## Task A
In the polyamide 56 fiber passage, what properties make the fiber more suitable for knitwear and civilian clothing? Answer in one to three sentences.
## Task B
From the polyamide 56 fiber passage, set down word for word the part between "The breaking strength" and "C. for oven-drying.", inclusive.

## Text segment

• • • • • • •

The polyamide 56 fiber of one embodiment of the present disclosure can be produced using conventional spinning equipment for polyamide 6 and polyamide 66, without the need to renovate the spinning equipment. By optimizing the quality and spinning process of the polyamide 56 fiber resin, the production yield can be improved.

The polyamide 56 fiber of one embodiment of the present disclosure has good mechanical properties, dimensional stability, moisture absorption, and dyeing performance, and a good dulling effect when applied to knitted or woven fabrics.

One embodiment of the present disclosure provides use of the aforementioned polyamide 56 fiber in knitted or woven fabrics. Wherein, the polyamide 56 fabric may have a light transmittance of 50% or less, preferably 48% or less, more preferably 35% or less, and even more preferably 30% or less.

In one embodiment, the polyamide 56 fiber has high strength, softness, moisture absorption, bulkiness (crimp stability), good dyeability and dulling performance, making it more suitable for use in the knitwear and civilian clothing. The non-limiting examples of knitted and woven applications include underwears, shirts, suits, yoga clothes, down jackets, outdoor jackets, socks, suitcases and bags, curtains, shoe materials, embroidery thread, trademarks, sofa cloths, workwears, sportswears, and elastic bands, etc.

The fabric prepared from the polyamide 56 fiber of one embodiment of the present disclosure has good dulling performance, and the dulling effect is better than that of polyamide 6 fiber and polyamide 66 fiber when containing the same content of TiO₂. In addition, a lower content of TiO₂is required to be added when preparing polyamide 56 fabric with the same dulling effect, which can reduce the production cost.

The light transmittance of the semi-dull polyamide 56 fabric of one embodiment of the present disclosure may be 48% or less, the light transmittance of the full dull polyamide 56 fabric may be 33% or less, and the light transmittance of the ultra dull polyamide 56 fabric may be 25% or less.

EXAMPLES

The polyamide 56 resin, polyamide 56 fiber, and preparation method therefor in one embodiment of the present disclosure will be further described below in conjunction with specific examples. Among them, unless otherwise stated, all the raw materials used are commercially available, the details of the relevant tests involved are as follows; in addition, the parameters involved in the present disclosure are all measured according to the following method.

1) Fineness:

The fineness is determined according to GB/T 14343.

2) Breaking strength and modulus

The breaking strength can be determined with reference to GB/T 14344˜2008, “Testing Method for Tensile of Man-made Filament Yarns”, under conditions of applying a pre-tension of 0.05±0.005 cN/dtex, a clamping distance of 500 mm and a drawing speed of 500 mm/min; modulus=breaking strength at 1% elongation at break×100.

3) The method for determining moisture regain includes placing the washed fiber in a loose state in an oven for drying, and then placing the oven-dried fiber sample in the standard atmosphere as specified in GB/T6529 for humidification to balance; conducting the moisture regain determination by the moisture regain determination method specified in GB/T6503 in an oven at an oven-drying temperature of 105° C. for oven-drying.

• • • • • • •

## Listed records
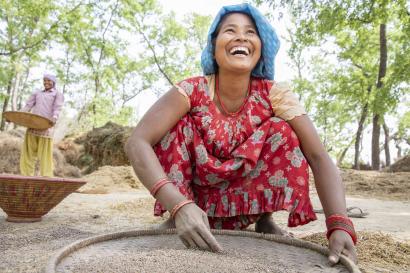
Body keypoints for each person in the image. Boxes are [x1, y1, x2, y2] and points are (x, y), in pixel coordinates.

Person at [125, 3, 357, 265]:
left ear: (261, 47)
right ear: (213, 45)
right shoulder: (191, 90)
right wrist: (178, 204)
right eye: (230, 30)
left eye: (250, 32)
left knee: (283, 130)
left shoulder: (274, 94)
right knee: (177, 127)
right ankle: (180, 217)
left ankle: (263, 218)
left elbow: (317, 155)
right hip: (191, 203)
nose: (241, 37)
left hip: (247, 201)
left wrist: (339, 224)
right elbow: (137, 141)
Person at [19, 73, 64, 177]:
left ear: (53, 82)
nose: (46, 82)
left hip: (46, 127)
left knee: (45, 155)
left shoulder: (57, 94)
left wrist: (54, 118)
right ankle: (26, 175)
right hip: (33, 126)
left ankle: (46, 176)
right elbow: (28, 106)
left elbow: (57, 108)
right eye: (44, 80)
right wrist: (16, 116)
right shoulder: (37, 93)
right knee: (28, 153)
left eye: (49, 80)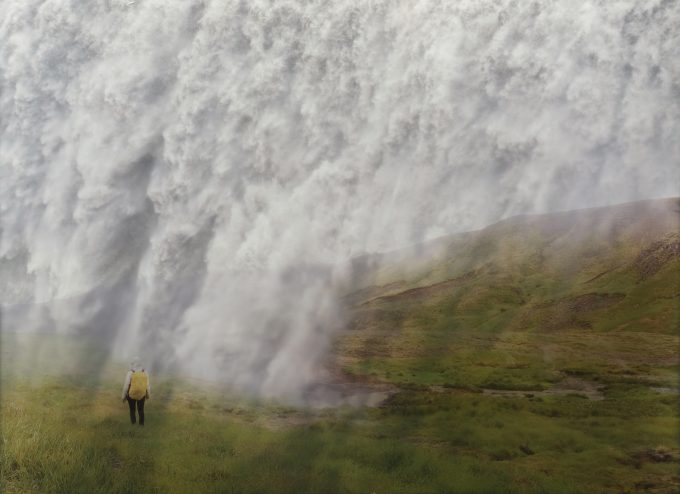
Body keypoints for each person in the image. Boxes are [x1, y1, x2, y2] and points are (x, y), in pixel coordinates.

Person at [121, 357, 150, 426]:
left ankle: (133, 424)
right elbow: (147, 385)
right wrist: (148, 395)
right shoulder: (145, 372)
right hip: (142, 394)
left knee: (132, 410)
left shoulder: (130, 372)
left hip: (131, 395)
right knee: (141, 410)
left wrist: (123, 397)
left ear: (132, 364)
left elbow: (126, 386)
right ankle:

• • • • • • •

## Task response A
The fiber is more suitable for knitwear and civilian clothing because it has high strength, softness, moisture absorption, bulkiness (crimp stability), good dyeability, and good dulling performance.

## Task response B
The breaking strength can be determined with reference to GB/T 14344˜2008, “Testing Method for Tensile of Man-made Filament Yarns”, under conditions of applying a pre-tension of 0.05±0.005 cN/dtex, a clamping distance of 500 mm and a drawing speed of 500 mm/min; modulus=breaking strength at 1% elongation at break×100.

3) The method for determining moisture regain includes placing the washed fiber in a loose state in an oven for drying, and then placing the oven-dried fiber sample in the standard atmosphere as specified in GB/T6529 for humidification to balance; conducting the moisture regain determination by the moisture regain determination method specified in GB/T6503 in an oven at an oven-drying temperature of 105° C. for oven-drying.